Results of a similar but far smaller trial in the US and France showed that AZT - sold as zidovudine by the manufacturers Wellcome - can cut by two-thirds the transmission of the virus from mother to child.

James Balsey, of the Aids division of the US National Institutes of Health, briefed British scientists on the results of the American-led AZT trial at the Medical Research Council's annual meeting on Aids in Manchester, which ends today.

He said about 400 women took part in the experiment and those given AZT had a risk of transmission of about 8 per cent, compared with 25 per cent for those taking a placebo. The trial was stopped earlier this year because the US authorities deemed it unethical to continue prescribing the placebo.
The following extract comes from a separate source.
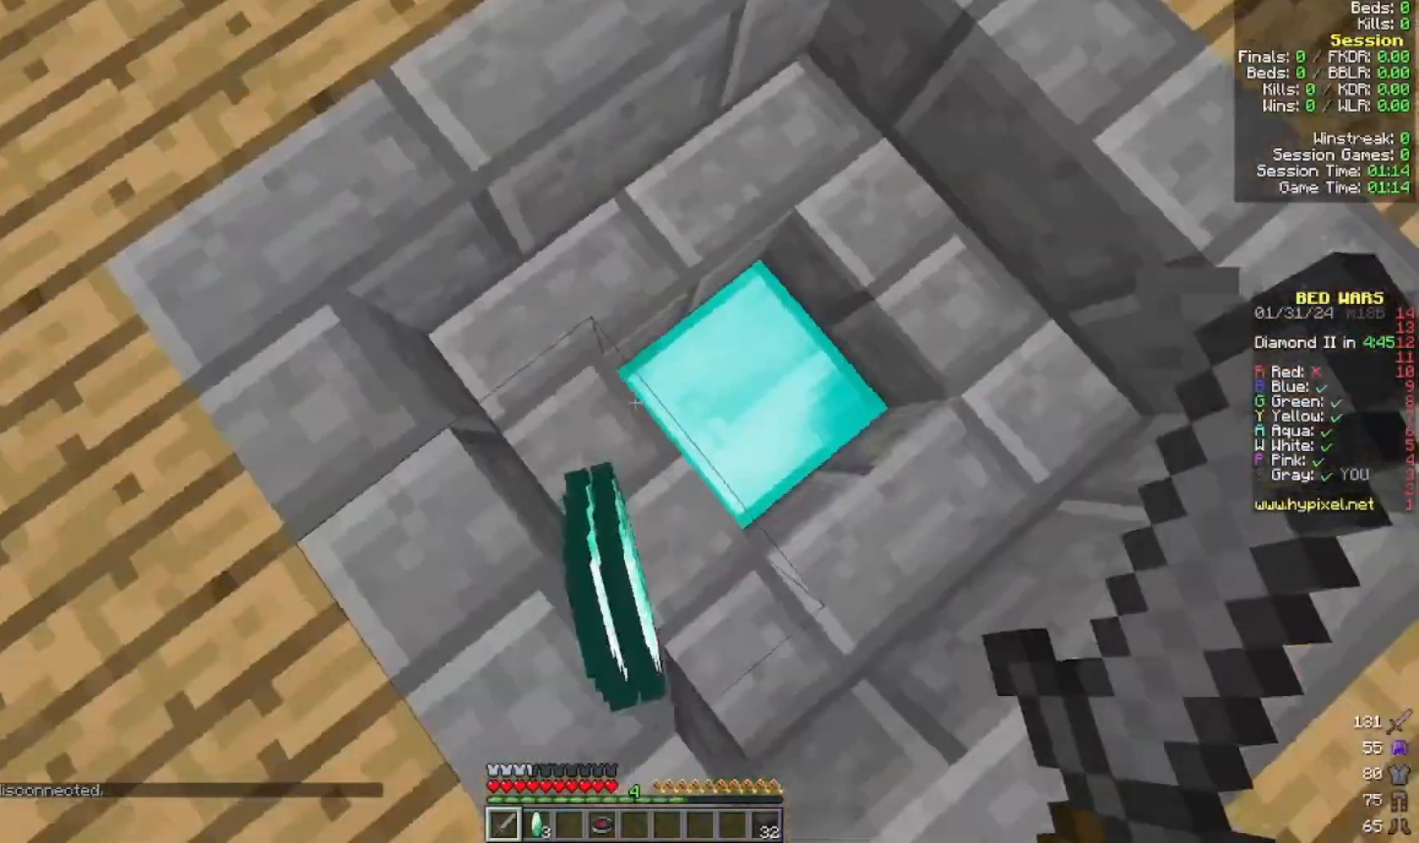
{"keys": ["a"], "mouse": [], "events": [[500, "a", "down"]]}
The women and children suffered few, if any, side-effects, Dr Balsey said. 'There was nothing here we could attribute to the effect of the drug.' However, each child will be monitored for 21 years to see if there are any long- term effects.
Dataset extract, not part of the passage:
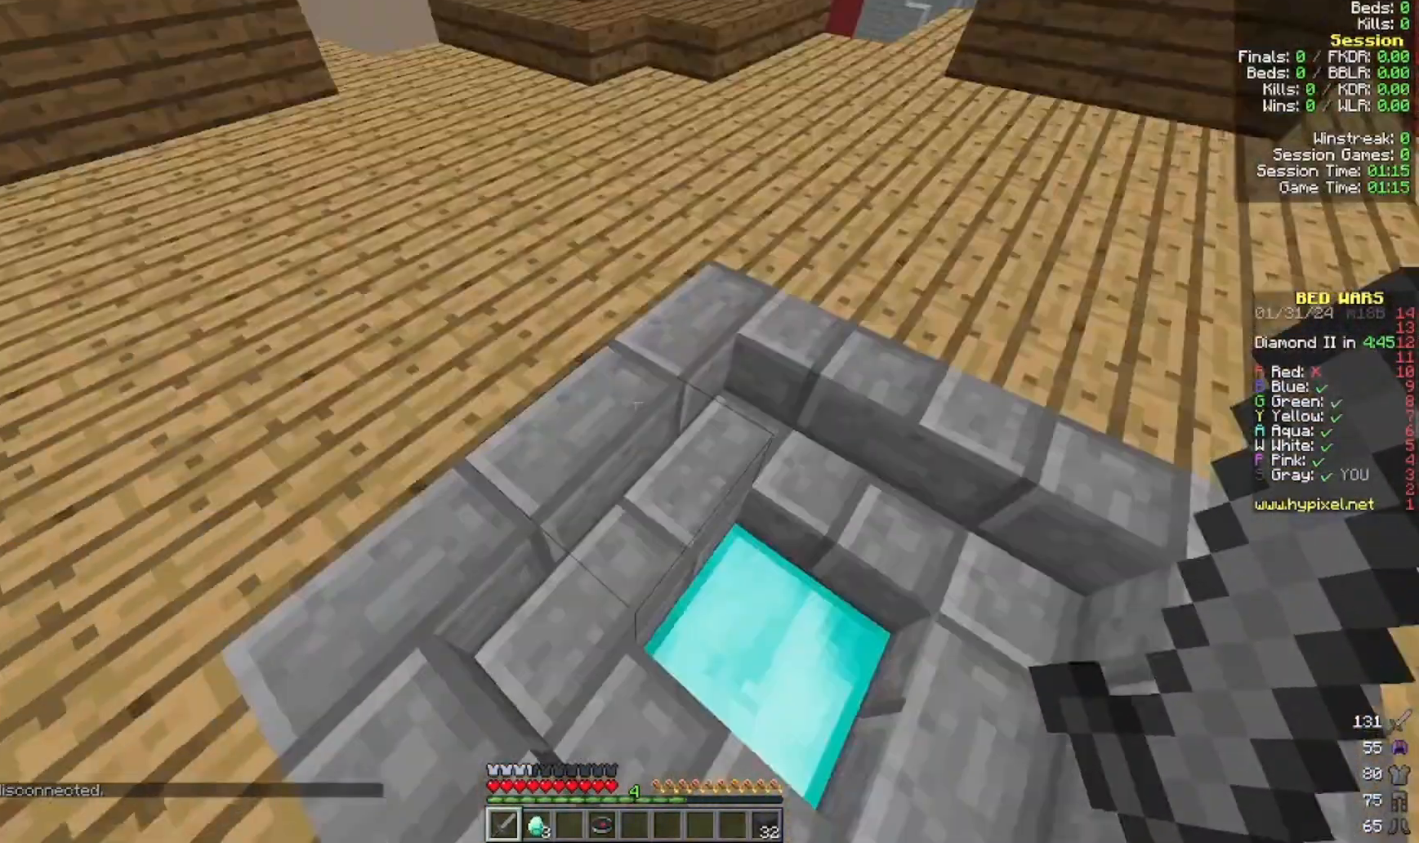
{"keys": ["a", "s"], "mouse": [], "events": [[400, "s", "down"]]}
Dr Balsey was asked by MRC researchers whether it was ethically acceptable to give a drug with known toxicity to pregnant women, many of whom may not have been fully aware of the long- term risks. He replied that there was extensive consulatation before the trial went ahead and the volunteers spent many weeks, or sometimes months, discussing the risk with trained counsellors.

Dr Newell said the ethics of a much bigger trial involving women in Britain are fraught with difficulties. 'We don't know the long-term effects on a child and it's very difficult to get informed consent. It's still a very difficult issue.' One fear is that AZT, which affects bone marrow cells, may increase the risk of childhood leukaemia. Despite the concern, some doctors in Britain are already prescribing AZT to pregnant HIV- positive women following the results of the American trial. 'Many clinicians have already started,' she said, although they are doing it on the basis that the drug may benefit the mothers rather than lessen the risk of HIV transmission.

In European countries, the risk of mother-to-child transmission is estimated to be in the region of 15 to 20 per cent, but can rise to 30 per cent in African countries.

Researchers at the Government's Public Health Laboratory Service estimate that between 255 and 273 babies in Britain were born to HIV-positive women in 1993.

In the Edinburgh region, one newborn baby in every thousand births is HIV-positive, compared with 1 in 570 in London and 1 in 9,000 in the UK as a whole. A study in which scientists tested blood samples anonymously from all newborn infants in Scotland revealed that out of 77 HIV-positive babies, only about half were known to local health authorities.